Aussie Health Care News
Love is an Action, so Take Action on Protecting your Aussie’s Health with a Simple DNA Test.We strongly recommend that you have your Aussie tested for the MDR1 gene.
“MDR” stands for multi-drug resistance. This condition occurs in a number of dog breeds and in also in certain mixed breed dogs. Of particular concern to the Aussie owner, the MDR1 gene occurs at unusually high frequency among herding breeds. For instance, 75% of all collies in the United States have the MDR1. It is also common in German Shepherds, Shetland Sheepdogs, Old English Shepherds, and Australian Shepherds.
If your dog has the MDR1 gene, it can cause adverse reactions to common pain, anticancer drugs, and heartworm medications. . Some of these drugs include the following:
- Acepromazine (tranquilizer and pre-anesthetic agent)
- Butorphanol (analgesic and pre-anesthetic agent)

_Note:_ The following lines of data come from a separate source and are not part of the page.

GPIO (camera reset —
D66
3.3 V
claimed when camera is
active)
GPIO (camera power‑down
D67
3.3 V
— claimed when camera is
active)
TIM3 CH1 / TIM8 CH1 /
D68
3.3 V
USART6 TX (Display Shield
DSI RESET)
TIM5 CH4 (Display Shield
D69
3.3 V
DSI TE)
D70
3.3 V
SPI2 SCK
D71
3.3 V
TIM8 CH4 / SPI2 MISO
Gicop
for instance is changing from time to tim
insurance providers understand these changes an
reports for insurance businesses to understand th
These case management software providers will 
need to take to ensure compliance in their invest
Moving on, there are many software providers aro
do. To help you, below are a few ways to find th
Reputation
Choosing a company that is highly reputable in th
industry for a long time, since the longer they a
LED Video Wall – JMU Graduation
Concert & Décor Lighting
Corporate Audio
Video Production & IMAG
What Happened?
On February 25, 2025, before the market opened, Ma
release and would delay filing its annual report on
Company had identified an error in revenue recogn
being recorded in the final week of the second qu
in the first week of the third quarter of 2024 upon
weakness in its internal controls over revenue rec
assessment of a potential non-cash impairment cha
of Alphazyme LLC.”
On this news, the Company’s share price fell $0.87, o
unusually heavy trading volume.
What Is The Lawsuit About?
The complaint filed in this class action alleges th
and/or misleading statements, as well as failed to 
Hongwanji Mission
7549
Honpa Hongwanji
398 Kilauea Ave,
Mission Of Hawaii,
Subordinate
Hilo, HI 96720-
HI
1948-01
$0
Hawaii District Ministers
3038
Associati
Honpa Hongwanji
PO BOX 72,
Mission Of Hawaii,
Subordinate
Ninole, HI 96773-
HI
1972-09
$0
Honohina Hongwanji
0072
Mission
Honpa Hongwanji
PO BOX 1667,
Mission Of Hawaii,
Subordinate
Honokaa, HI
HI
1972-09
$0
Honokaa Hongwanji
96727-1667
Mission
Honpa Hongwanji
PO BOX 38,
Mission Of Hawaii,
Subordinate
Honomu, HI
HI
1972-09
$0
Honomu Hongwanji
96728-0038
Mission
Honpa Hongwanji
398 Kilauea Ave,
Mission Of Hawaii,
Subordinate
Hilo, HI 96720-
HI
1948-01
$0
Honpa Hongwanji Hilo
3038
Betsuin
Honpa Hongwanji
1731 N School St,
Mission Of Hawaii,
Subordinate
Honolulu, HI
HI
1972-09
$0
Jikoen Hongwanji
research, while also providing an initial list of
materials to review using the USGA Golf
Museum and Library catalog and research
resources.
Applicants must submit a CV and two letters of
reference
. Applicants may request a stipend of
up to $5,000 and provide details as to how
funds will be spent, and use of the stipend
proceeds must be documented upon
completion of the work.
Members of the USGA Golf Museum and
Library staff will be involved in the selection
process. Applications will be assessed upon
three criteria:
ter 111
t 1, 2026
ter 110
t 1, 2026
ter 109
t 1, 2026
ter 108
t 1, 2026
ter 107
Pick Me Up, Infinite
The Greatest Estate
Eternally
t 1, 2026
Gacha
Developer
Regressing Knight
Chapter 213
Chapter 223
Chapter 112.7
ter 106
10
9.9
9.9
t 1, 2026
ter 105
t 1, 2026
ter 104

- Chemotherapy Agents (Vincristine, Vinblastine, Doxorubicin, Paclitaxel)
- Ivermectin (antiparasitic agent)
- Selamectin, milbemycin, and moxidectin (antaparasitic agents)
- Loperamide (ImodiumTM; antidiarrheal agent)
Reactions to these drugs are typically very severe, leading to comatose states in some dogs and death in others. Of course, there is no way to know if your Aussie is afflicted with this condition without a DNA test.
Fortunately, the Washington State University College of Vetineary Medicine has developed a way for you to test your Australian Shepherd for the MDR1 mutation. As these tests become more common, the list of affected breeds (and even some mixed breed dogs) continues to grow.
Fortunately, too, you don’t need any special training or vetinary skill to administer this test. You can also choose which type of test you use. Most dog owners prefer the saliva swab test, while most vetinarians prefer the blood test.
The saliva test is easily administered with a Test Kit that you can order from the University. Brushes and collection instructions are included in the kit. It normally takes one or two weeks for the kit to arrive via U.S. Mail.
You also have the option of a blood test, which requires 2 mm of blood drawn into an EDTA tube you can get from your vet. (You can also have your vet drawn the blood for you.
Both tests are equally viable provided sufficent cells are collected to determine the presence of the MDR1 gene.